Wall Street Warnings Grow Louder for Investors Defying Virus
Comment of the Day

February 06 2020

Commentary by Eoin Treacy

Wall Street Warnings Grow Louder for Investors Defying Virus

This article by Cecile Gutscher and Anchalee Worrachate for Bloomberg may be of interest to subscribers. Here is a section:

“Pretty much every client we talk to wants to buy the dip,” wrote Tobias Levkovich, Citigroup Inc.‘s chief U.S. equity strategist in a note. “And that is not comforting.”

The S&P 500 edged higher Thursday, extending the week’s gains to more than 3.5%, as the Stoxx Europe 600 Index climbed to a record and stocks soared in Asia. A gauge of European credit risk hit its lowest since 2007.

Yet the battle against the virus could suffer a setback as factories reopen in China in the coming days and more people come into contact with each other. On the other hand, if factories fail to reopen, the economic impact could prove much more severe.

At Robeco, money manager Jeroen Blokland is eyeing the rally warily. The head of multi-asset funds at the Rotterdam-based firm recently cut an overweight allocation to stocks to neutral because of the spread of coronavirus. He says it’s not yet time to dive back in.

“Every investor is looking for the bottom and wants to find it a little bit earlier than his neighbor,” he said. “We need a little bit more confirmation that the outbreak will be contained before moving again.”

Eoin Treacy's view

The stock market responds to liquidity because that has an influence on all asset prices and regardless of other short-term factors the Treasury yield is below that of the S&P500 which is generally supportive of the buy the dip strategy. Nevertheless, the stresses coming to bear as a result of the Wuhan Acute Respiratory Syndrome (WARS) are significant and need to be taken seriously.

The majority of Chinese factories close down for Chinese New Year, so while some believe it was an inopportune time for a quarantine, from a business perspective, it was probably the best time. Generally speaking, it is a time when people look for better opportunities and to take up job offers elsewhere. That means many factories experience a high turnover of workers in the first couple of weeks after the New Year holiday and don’t really get back to work until about the third week.

This year’s holiday was somewhat longer than usual but delays so far are likely to be manageable provided people turn up for work on Monday. That’s not a given and since travel across China has been restricted by the virus many factories in coastal areas will have difficulty sourcing workers. A friend in the garment industry who buy fabric from China was feeling anxious but not desperate when he related this to me last night. In South Korea, Hyundai has halted production because of a lack of parts. 

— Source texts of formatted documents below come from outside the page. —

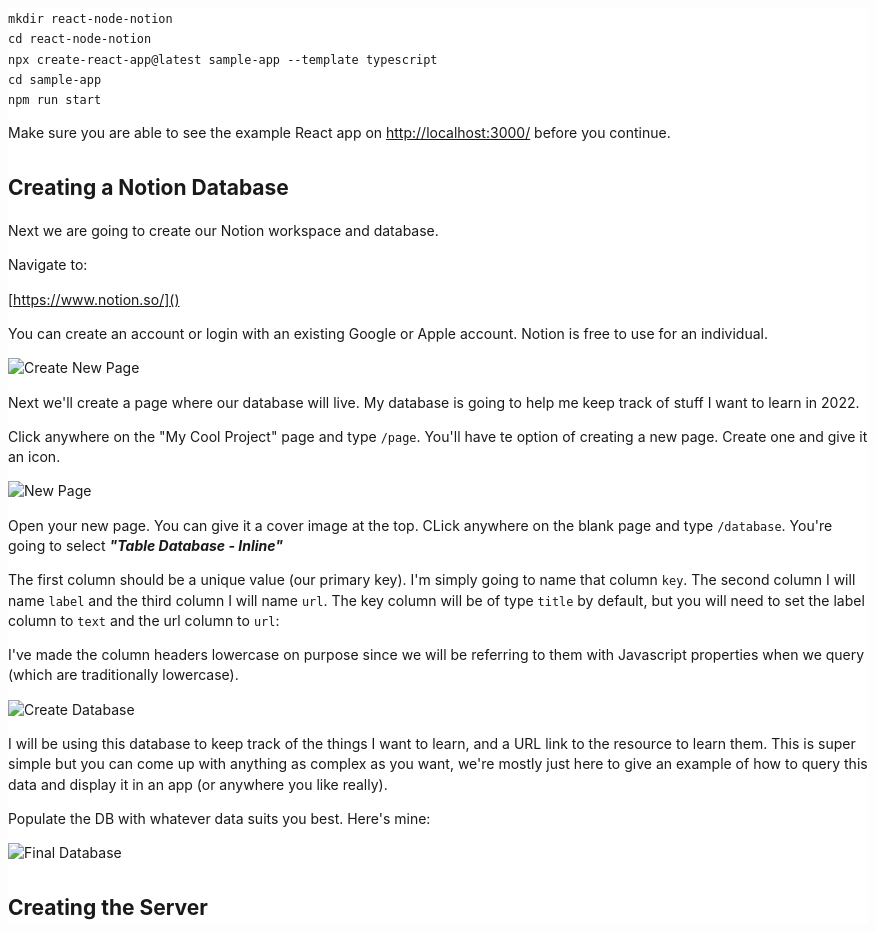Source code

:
 ```
mkdir react-node-notion
cd react-node-notion
npx create-react-app@latest sample-app --template typescript
cd sample-app
npm run start
```

Make sure you are able to see the example React app on [http://localhost:3000/]() before you continue.  

## Creating a Notion Database

Next we are going to create our Notion workspace and database.  

Navigate to:

[https://www.notion.so/]()

You can create an account or login with an existing Google or Apple account.  Notion is free to use for an individual.  

![Create New Page](https://res.cloudinary.com/dqse2txyi/image/upload/r_10,bo_3px_solid_darkgrey/v1641346161/blogs/notion-cms/new-page_nwh5hq.png)

Next we'll create a page where our database will live.  My database is going to help me keep track of stuff I want to learn in 2022.  

Click anywhere on the "My Cool Project" page and type `/page`.  You'll have te option of creating a new page.  Create one and give it an icon.

![New Page](https://res.cloudinary.com/dqse2txyi/image/upload/r_10,bo_3px_solid_darkgrey/v1641687406/blogs/notion-cms/create-page_uuctgq.png)

Open your new page.  You can give it a cover image at the top.  CLick anywhere on the blank page and type `/database`.  You're going to select **_"Table Database - Inline"_**

The first column should be a unique value (our primary key).  I'm simply going to name that column `key`.  The second column I will name `label` and the third column I will name `url`.  The key column will be of type `title` by default, but you will need to set the label column to `text` and the url column to `url`:

I've made the column headers lowercase on purpose since we will be referring to them with Javascript properties when we query (which are traditionally lowercase).  

![Create Database](https://res.cloudinary.com/dqse2txyi/image/upload/r_10,bo_3px_solid_darkgrey/v1641687724/blogs/notion-cms/create-database_rrrnco.png)

I will be using this database to keep track of the things I want to learn, and a URL link to the resource to learn them.  This is super simple but you can come up with anything as complex as you want, we're mostly just here to give an example of how to query this data and display it in an app (or anywhere you like really).

Populate the DB with whatever data suits you best.  Here's mine:

![Final Database](https://res.cloudinary.com/dqse2txyi/image/upload/r_10,bo_3px_solid_darkgrey/v1641688013/blogs/notion-cms/final-database_qs1zxb.png)


## Creating the Server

Mrs. Treacy’s business will run out of inventory by May based on the trajectory of sales if she cannot place an order within the next month. The easy answer therefore is to raise prices to at least temporarily dampen demand, in order to ensure inventory last longer and Amazon Choice badge designations are retained. She also got emails from pearl farms in Japan last night asking if she would be willing to visit them rather than they travel to the Hong Kong show in May.

Meanwhile Chinese companies are declaring force majeure on LNG imports, using the virus as an excuse. The question overhanging this practice is whether they are taking advantage of the situation because spot prices are so low relative to long-term supply contracts.

The takeaway here is that right now the economic impact of the virus is manageable but the longer it persists the greater the impact will be. Everyone assumes that the economic hit and recovery will follow the short sharp but temporary trajectory of SARS. However, WARS appears to be much more communicable and up to thirty times deadlier than the seasonal flu. SARS was pretty much contained within the hospital setting and the majority of dead were people in close proximity to those infected. That is not the case with WARS.

Continued monetary and fiscal stimulus is more important than ever and inflation is the wild card the bond market gives no credence to.